楚宴川的喉结动了动,面上却是一副被吓到的表情:
“三、三个?官家小姐?”
“可不是嘛。”那兵卒叹了口气,“都是好人家的姑娘,一个比一个漂亮,死得可惨了!”
楚宴川凑了过去:“怎么个惨法?”
兵卒:“听说胸口直接划拉开了一刀,把里面的心脏取走了,你说这凶手,是不是丧心病狂?!”
楚宴川一副吃惊又被吓到的模样,连连点头:“太可怕了!太丧心病狂了!这……这还是人吗?!”

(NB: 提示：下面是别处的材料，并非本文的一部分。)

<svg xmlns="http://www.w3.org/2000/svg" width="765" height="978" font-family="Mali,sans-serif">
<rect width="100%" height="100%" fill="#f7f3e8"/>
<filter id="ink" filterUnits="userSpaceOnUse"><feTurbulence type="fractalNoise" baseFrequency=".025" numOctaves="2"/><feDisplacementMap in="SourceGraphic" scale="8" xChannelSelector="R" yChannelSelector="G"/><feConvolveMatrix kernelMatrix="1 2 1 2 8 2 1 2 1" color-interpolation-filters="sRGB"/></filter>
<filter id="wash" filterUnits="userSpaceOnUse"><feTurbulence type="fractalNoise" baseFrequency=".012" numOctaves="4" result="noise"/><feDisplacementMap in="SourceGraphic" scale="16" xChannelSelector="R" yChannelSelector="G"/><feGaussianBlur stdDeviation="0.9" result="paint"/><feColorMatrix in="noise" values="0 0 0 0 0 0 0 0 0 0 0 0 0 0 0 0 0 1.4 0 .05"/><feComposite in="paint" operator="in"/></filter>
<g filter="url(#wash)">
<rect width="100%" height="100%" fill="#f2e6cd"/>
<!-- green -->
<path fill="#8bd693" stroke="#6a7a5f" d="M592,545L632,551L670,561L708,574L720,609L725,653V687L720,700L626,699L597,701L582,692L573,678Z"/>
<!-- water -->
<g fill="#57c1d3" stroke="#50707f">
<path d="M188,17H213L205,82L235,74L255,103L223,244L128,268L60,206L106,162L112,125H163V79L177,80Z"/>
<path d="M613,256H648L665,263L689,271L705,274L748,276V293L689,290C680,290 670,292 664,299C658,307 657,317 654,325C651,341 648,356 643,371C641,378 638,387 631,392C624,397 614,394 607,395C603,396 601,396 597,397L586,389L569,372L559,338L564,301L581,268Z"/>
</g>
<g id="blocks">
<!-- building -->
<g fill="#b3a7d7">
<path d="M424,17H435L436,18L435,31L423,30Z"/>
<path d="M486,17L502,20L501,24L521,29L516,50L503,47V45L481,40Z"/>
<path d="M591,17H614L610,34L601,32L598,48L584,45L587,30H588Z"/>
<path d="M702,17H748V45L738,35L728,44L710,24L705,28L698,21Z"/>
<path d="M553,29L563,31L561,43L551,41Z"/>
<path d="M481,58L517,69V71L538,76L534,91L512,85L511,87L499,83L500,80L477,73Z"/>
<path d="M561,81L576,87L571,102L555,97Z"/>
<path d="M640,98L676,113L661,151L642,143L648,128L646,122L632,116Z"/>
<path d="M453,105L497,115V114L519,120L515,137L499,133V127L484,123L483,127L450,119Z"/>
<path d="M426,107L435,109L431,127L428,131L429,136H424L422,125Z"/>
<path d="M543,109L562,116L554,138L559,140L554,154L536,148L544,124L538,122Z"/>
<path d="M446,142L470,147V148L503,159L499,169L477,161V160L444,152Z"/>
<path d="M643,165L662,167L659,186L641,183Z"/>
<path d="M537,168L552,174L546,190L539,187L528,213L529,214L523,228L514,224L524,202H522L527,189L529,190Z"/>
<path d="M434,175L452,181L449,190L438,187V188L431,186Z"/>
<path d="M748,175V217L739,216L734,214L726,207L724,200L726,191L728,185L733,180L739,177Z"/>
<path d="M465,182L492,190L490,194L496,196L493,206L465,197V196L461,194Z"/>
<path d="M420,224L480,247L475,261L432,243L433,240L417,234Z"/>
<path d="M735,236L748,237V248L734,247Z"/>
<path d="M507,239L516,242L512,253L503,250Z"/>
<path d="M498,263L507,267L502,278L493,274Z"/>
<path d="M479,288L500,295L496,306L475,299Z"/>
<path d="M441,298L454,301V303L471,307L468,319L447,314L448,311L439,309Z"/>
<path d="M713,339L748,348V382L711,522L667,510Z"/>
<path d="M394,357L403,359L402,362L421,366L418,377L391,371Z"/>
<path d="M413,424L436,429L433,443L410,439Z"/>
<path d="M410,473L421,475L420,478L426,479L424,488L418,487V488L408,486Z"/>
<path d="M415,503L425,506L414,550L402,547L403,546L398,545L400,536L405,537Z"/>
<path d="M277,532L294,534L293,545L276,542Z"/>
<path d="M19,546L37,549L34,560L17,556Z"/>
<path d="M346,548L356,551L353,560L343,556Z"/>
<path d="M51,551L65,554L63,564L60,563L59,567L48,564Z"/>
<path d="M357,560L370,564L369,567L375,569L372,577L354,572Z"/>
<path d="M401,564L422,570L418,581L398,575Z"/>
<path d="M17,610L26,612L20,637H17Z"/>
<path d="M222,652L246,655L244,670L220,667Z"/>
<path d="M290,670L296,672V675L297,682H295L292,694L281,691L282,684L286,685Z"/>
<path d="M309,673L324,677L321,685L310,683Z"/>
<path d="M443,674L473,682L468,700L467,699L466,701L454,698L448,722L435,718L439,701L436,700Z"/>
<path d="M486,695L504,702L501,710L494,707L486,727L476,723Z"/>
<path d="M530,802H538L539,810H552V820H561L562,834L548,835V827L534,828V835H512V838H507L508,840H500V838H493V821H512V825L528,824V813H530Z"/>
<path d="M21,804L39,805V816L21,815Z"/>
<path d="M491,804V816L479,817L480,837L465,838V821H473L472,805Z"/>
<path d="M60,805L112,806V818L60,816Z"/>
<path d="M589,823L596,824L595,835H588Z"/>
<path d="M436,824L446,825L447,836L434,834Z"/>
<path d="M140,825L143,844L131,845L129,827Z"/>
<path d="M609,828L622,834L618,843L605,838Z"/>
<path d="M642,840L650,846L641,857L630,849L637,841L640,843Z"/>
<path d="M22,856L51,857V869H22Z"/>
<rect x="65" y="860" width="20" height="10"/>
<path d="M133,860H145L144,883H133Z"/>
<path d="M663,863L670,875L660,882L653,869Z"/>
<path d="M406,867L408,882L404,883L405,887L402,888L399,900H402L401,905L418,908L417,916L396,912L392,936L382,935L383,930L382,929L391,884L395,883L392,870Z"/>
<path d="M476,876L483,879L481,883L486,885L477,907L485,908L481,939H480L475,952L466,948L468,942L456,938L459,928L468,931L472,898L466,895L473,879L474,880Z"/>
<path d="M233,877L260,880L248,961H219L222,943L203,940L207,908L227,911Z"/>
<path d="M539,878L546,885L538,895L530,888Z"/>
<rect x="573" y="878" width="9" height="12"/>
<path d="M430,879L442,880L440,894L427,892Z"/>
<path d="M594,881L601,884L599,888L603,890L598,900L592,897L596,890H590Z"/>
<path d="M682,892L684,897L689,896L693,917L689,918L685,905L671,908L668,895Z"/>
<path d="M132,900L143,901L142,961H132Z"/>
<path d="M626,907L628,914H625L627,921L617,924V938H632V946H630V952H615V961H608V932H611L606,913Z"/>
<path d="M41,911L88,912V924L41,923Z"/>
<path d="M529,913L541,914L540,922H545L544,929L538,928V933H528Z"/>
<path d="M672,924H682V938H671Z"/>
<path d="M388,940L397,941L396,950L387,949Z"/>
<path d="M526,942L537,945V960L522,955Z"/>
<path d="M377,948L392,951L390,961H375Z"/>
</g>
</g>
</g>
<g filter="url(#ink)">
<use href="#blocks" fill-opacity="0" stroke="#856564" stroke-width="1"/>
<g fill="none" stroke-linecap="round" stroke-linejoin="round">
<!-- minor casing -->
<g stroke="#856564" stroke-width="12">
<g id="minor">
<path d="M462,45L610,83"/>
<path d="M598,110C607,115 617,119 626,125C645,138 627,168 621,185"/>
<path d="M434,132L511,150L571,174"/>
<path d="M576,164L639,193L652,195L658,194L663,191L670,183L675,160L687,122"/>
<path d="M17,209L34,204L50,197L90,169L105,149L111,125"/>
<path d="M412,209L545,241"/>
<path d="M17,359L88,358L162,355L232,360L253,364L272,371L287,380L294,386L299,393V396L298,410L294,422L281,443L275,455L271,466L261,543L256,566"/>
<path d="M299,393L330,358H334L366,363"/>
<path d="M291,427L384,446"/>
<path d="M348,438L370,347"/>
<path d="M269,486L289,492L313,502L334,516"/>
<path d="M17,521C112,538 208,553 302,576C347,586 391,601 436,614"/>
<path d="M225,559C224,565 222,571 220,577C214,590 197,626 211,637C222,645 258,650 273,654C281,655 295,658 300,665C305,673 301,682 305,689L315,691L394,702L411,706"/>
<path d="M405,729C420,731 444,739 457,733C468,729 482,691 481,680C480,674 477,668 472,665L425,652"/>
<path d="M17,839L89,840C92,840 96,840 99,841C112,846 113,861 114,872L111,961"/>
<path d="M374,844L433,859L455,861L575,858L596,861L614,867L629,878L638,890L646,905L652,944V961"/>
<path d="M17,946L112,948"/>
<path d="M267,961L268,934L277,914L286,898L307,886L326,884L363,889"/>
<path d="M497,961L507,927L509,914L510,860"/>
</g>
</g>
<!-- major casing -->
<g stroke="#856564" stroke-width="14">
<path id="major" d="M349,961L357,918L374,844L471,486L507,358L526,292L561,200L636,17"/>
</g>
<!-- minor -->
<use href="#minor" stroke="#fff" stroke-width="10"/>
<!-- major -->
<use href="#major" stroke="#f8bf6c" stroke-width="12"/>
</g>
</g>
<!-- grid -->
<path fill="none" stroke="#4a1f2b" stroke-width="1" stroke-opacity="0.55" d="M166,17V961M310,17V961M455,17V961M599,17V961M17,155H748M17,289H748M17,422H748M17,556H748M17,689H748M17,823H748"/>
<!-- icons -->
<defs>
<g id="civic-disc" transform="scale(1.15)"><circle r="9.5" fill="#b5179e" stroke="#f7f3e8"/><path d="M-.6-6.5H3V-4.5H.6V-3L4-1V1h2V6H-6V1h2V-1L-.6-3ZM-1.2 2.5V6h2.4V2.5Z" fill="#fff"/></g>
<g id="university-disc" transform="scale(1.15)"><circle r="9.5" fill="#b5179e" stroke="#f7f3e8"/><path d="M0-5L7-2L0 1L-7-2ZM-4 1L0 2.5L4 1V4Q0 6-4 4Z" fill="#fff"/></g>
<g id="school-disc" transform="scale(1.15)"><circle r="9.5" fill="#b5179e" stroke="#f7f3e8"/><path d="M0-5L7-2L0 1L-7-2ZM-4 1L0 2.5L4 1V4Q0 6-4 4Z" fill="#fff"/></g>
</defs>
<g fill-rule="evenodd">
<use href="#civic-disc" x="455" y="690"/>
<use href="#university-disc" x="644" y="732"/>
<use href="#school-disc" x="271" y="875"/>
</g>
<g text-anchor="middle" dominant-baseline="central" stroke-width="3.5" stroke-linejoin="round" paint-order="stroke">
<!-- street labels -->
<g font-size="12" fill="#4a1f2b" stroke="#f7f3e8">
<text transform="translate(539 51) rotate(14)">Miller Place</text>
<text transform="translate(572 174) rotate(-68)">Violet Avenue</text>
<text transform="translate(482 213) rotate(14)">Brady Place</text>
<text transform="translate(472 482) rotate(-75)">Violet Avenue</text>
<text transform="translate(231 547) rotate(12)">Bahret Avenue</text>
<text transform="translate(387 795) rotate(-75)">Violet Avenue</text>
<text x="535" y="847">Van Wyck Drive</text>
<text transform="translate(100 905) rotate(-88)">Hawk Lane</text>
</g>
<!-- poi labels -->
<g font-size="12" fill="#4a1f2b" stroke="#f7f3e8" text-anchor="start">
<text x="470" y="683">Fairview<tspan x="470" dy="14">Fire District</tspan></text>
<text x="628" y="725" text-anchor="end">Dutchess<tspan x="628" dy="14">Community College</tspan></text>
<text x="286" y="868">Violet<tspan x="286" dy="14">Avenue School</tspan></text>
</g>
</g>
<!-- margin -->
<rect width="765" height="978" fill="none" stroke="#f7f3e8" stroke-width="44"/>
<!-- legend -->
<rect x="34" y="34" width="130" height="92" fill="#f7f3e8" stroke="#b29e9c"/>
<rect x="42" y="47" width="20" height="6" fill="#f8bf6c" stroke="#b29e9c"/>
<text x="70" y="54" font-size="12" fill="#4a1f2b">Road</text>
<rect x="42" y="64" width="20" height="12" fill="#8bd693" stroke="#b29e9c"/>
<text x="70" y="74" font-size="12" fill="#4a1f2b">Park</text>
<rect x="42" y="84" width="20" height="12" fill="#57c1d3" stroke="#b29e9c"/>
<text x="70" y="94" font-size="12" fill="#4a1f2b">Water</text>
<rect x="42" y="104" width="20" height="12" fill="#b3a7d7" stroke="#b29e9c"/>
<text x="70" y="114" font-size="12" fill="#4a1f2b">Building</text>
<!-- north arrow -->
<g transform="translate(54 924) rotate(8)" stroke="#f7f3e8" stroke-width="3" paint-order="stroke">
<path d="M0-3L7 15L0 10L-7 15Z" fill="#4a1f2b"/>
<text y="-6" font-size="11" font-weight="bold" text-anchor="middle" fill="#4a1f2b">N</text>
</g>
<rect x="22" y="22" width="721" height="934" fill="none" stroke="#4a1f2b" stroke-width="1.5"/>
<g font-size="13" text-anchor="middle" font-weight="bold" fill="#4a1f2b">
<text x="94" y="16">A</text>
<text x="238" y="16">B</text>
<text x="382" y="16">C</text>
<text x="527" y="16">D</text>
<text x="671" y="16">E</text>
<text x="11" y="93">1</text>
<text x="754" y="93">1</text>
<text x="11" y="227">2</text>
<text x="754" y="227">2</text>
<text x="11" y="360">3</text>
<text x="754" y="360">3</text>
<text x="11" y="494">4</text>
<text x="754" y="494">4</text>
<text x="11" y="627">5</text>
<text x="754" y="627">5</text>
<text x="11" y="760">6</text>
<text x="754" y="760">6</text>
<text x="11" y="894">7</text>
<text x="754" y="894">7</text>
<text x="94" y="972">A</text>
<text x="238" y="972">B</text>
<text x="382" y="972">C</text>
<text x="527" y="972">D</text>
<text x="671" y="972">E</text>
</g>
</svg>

那兵卒拍了拍他的肩膀:“所以啊,你们进城以后,老实做买卖,别乱跑,夜里别出门。尤其是你家那媳妇,长得怪水灵的,出门小心点。”
楚宴川的眼底有什么东西一闪而过,快得几乎看不见。
再抬眸时,依旧是那副憨厚老实的笑脸:
“多谢官爷提醒!多谢多谢!那……那我们就先进去了?”
“去吧!去吧。”
楚宴川连声道谢,转身上车,一扬鞭子。
三辆马车缓缓启动,车轮碾过青石板,发出咕噜咕噜的闷响。
夏樱看了一眼怀里抱着的老二安安,手指轻点他的额头。
“你个小调皮!知道外面有热闹看,故意的吧!”
安安眨巴眨巴眼睛,一脸无辜。
方才在空间里,这小子就跟上了发条似的,扯着嗓子鬼哭狼嚎,果果都招架不住。
眼看再嚎下去,哥哥和妹妹都要被他带起来一起嚎,那场面简直不敢想象,夏樱干脆把人抱出来了,有个孩子打掩护更好。
哪知道这小子,一到她怀里,立刻就收了声。
整张小脸上写满了:我刚才什么都没干,我是最乖的宝宝。
车帘掀开一条缝,夏樱探出半边脸,装作好奇地往外张望。
然后,她的目光扫过城墙。
扫过去,又扫回来。
停住了。
城墙上,每隔十几步就贴着一张通缉令,白纸黑字,还附上画像,盖着猩红的大印。
夏樱盯着那画像,眨了眨眼。
又眨了眨眼。
怎么……越看越眼熟?
那不是失联的楚洛尘,又是谁?!
感情,他就是引起全程戒严的那个人?!
他还杀了三个官家小姐?!
楚洛尘?
怎么可能?!
两人对视一眼。
都从对方眼中看到了同一个意思:这事儿,不对劲。
马车继续向前,混入落星城熙熙攘攘的人流里。
街上的行人不少,但一个个低着头,脚步匆匆,像是背后有什么东西在撵着似的。
偶尔有官兵列队经过,铠甲摩擦的声音在石板路上格外清晰。
他们三三两两散开,挨家挨户地搜。
马车七拐八绕,沿着月川河一路向前,终于在一家客栈门口停了下来。
落星城里有条穿城而过的河,叫月川。
月川从西来,向东入海,是这座城的血脉,也是南来北往的商船最爱的水道。
沿河而建的客栈少说有二三十家,从草棚子搭的鸡毛小店到雕梁画栋的豪门大店,高低贵贱一应俱全。
他们停的这家,叫云来客栈,中规中矩。